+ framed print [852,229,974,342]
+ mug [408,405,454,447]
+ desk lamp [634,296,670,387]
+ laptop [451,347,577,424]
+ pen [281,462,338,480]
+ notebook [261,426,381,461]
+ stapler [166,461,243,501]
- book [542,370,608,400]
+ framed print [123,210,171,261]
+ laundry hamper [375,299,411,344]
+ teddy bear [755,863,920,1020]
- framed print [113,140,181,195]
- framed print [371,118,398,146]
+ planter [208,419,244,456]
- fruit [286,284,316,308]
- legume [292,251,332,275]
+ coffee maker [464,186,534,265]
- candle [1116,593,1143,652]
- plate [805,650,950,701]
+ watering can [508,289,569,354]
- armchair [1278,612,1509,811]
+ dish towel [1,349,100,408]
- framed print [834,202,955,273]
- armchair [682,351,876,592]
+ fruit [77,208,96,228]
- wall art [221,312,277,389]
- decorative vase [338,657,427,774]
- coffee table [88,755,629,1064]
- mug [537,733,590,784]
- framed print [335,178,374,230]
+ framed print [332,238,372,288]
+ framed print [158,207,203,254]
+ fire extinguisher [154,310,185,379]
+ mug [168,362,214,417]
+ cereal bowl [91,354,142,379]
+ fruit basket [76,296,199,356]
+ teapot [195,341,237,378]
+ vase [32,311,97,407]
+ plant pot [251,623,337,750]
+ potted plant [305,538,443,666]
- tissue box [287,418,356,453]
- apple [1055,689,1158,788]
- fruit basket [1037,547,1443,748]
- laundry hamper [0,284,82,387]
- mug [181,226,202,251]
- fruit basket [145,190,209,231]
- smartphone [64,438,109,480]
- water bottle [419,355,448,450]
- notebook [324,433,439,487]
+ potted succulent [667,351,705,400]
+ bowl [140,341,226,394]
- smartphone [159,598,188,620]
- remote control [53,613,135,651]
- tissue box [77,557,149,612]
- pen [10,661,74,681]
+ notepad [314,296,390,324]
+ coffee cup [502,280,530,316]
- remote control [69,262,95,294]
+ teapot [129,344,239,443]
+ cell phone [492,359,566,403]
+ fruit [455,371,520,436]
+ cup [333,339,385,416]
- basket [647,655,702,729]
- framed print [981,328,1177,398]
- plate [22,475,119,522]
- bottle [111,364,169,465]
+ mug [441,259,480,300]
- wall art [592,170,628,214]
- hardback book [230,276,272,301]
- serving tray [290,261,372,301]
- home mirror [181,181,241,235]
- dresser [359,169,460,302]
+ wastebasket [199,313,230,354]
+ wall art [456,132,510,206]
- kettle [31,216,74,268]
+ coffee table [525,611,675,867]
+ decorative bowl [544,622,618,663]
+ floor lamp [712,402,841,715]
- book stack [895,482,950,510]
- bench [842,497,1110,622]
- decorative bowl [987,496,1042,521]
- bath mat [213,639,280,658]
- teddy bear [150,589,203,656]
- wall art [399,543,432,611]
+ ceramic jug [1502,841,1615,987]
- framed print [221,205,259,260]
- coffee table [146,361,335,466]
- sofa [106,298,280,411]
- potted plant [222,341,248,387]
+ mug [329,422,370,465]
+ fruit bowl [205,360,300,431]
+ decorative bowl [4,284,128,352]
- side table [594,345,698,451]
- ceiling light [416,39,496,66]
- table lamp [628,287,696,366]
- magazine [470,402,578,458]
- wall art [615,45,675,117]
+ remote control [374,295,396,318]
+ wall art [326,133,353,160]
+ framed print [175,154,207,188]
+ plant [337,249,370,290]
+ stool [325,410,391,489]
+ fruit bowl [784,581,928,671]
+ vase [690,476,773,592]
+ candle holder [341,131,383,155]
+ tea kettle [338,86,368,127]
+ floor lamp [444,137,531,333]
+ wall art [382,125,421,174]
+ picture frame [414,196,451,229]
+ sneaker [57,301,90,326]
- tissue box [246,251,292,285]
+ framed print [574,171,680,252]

++++++++

* ASSIGNMENT *
Which lines in the data above hold the string "potted"? Return each of them.

* OUTPUT FOR THIS TASK *
+ potted plant [305,538,443,666]
+ potted succulent [667,351,705,400]
- potted plant [222,341,248,387]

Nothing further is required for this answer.